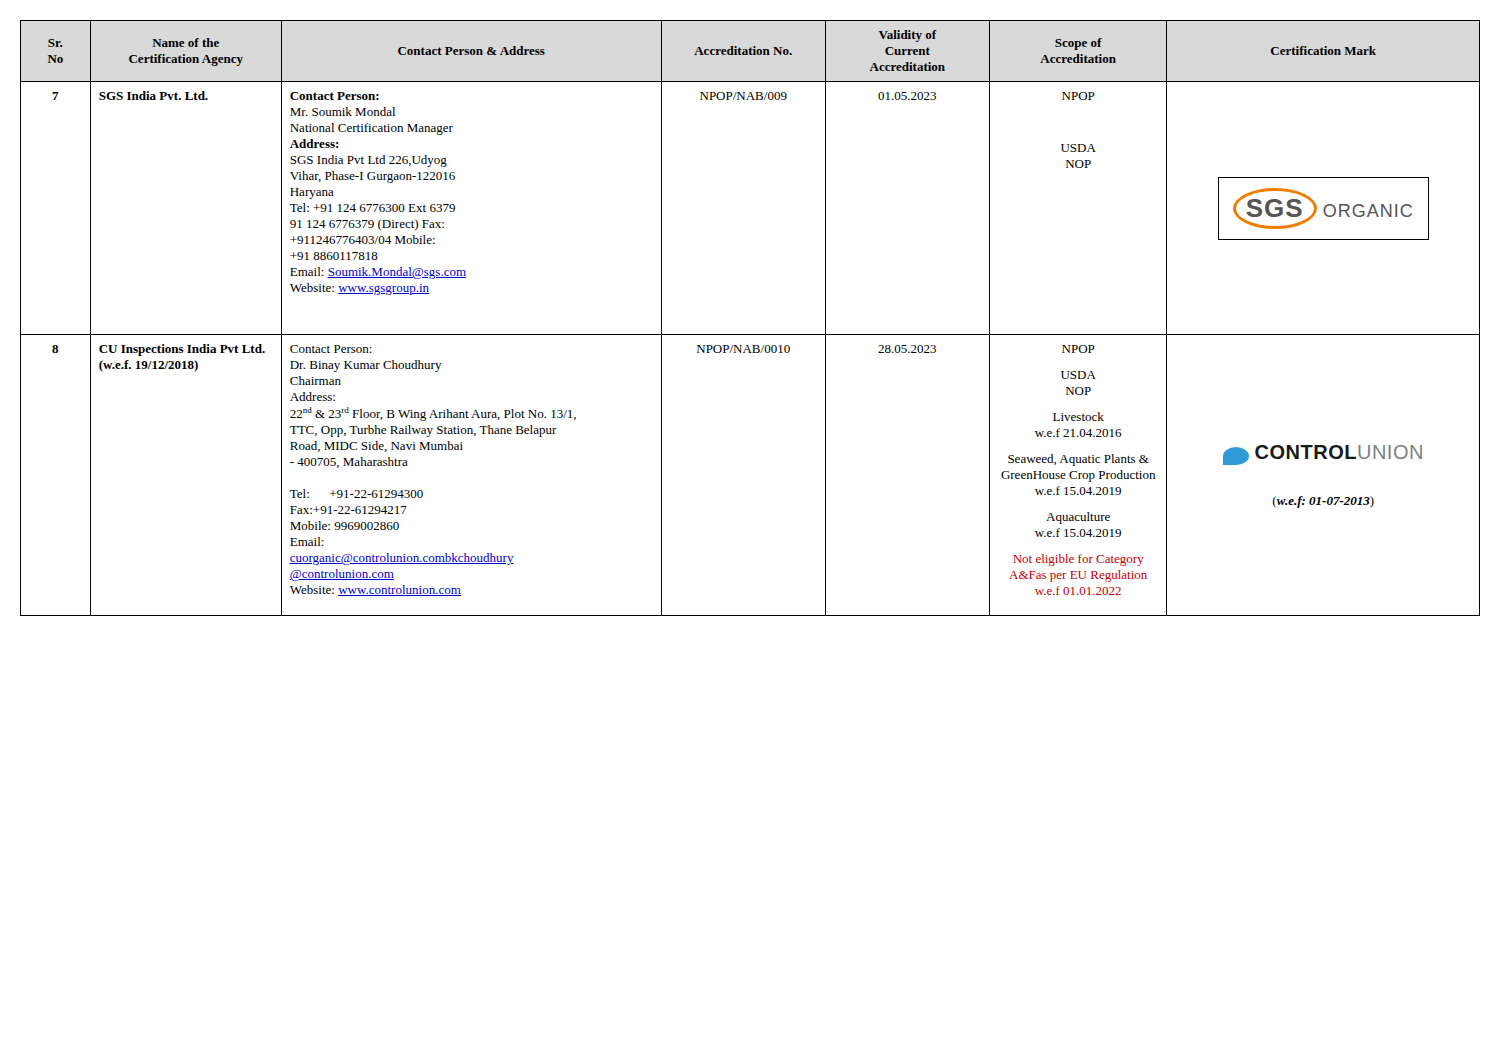| Sr. No | Name of the Certification Agency | Contact Person & Address | Accreditation No. | Validity of Current Accreditation | Scope of Accreditation | Certification Mark |
| --- | --- | --- | --- | --- | --- | --- |
| 7 | SGS India Pvt. Ltd. | Contact Person: Mr. Soumik Mondal National Certification Manager Address: SGS India Pvt Ltd 226,Udyog Vihar, Phase-I Gurgaon-122016 Haryana Tel: +91 124 6776300 Ext 6379 91 124 6776379 (Direct) Fax: +911246776403/04 Mobile: +91 8860117818 Email: Soumik.Mondal@sgs.com Website: www.sgsgroup.in | NPOP/NAB/009 | 01.05.2023 | NPOP USDA NOP | SGS ORGANIC |
| 8 | CU Inspections India Pvt Ltd. (w.e.f. 19/12/2018) | Contact Person: Dr. Binay Kumar Choudhury Chairman Address: 22 nd & 23 rd Floor, B Wing Arihant Aura, Plot No. 13/1, TTC, Opp, Turbhe Railway Station, Thane Belapur Road, MIDC Side, Navi Mumbai - 400705, Maharashtra Tel: +91-22-61294300 Fax:+91-22-61294217 Mobile: 9969002860 Email: cuorganic@controlunion.com bkchoudhury @controlunion.com Website: www.controlunion.com | NPOP/NAB/0010 | 28.05.2023 | NPOP USDA NOP Livestock w.e.f 21.04.2016 Seaweed, Aquatic Plants & GreenHouse Crop Production w.e.f 15.04.2019 Aquaculture w.e.f 15.04.2019 Not eligible for Category A&Fas per EU Regulation w.e.f 01.01.2022 | CONTROL UNION ( w.e.f: 01-07-2013 ) |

TASK DESCRIPTION:
If pictures appear in the data, do not print them; repeat the rest exactly.

SOLUTION TO THE EXERCISE:
| Sr. No | Name of the Certification Agency | Contact Person & Address | Accreditation No. | Validity of Current Accreditation | Scope of Accreditation | Certification Mark |
| --- | --- | --- | --- | --- | --- | --- |
| 7 | SGS India Pvt. Ltd. | Contact Person: Mr. Soumik Mondal National Certification Manager Address: SGS India Pvt Ltd 226,Udyog Vihar, Phase-I Gurgaon-122016 Haryana Tel: +91 124 6776300 Ext 6379 91 124 6776379 (Direct) Fax: +911246776403/04 Mobile: +91 8860117818 Email: Soumik.Mondal@sgs.com Website: www.sgsgroup.in | NPOP/NAB/009 | 01.05.2023 | NPOP USDA NOP | SGS ORGANIC |
| 8 | CU Inspections India Pvt Ltd. (w.e.f. 19/12/2018) | Contact Person: Dr. Binay Kumar Choudhury Chairman Address: 22 nd & 23 rd Floor, B Wing Arihant Aura, Plot No. 13/1, TTC, Opp, Turbhe Railway Station, Thane Belapur Road, MIDC Side, Navi Mumbai - 400705, Maharashtra Tel: +91-22-61294300 Fax:+91-22-61294217 Mobile: 9969002860 Email: cuorganic@controlunion.com bkchoudhury @controlunion.com Website: www.controlunion.com | NPOP/NAB/0010 | 28.05.2023 | NPOP USDA NOP Livestock w.e.f 21.04.2016 Seaweed, Aquatic Plants & GreenHouse Crop Production w.e.f 15.04.2019 Aquaculture w.e.f 15.04.2019 Not eligible for Category A&Fas per EU Regulation w.e.f 01.01.2022 | CONTROL UNION ( w.e.f: 01-07-2013 ) |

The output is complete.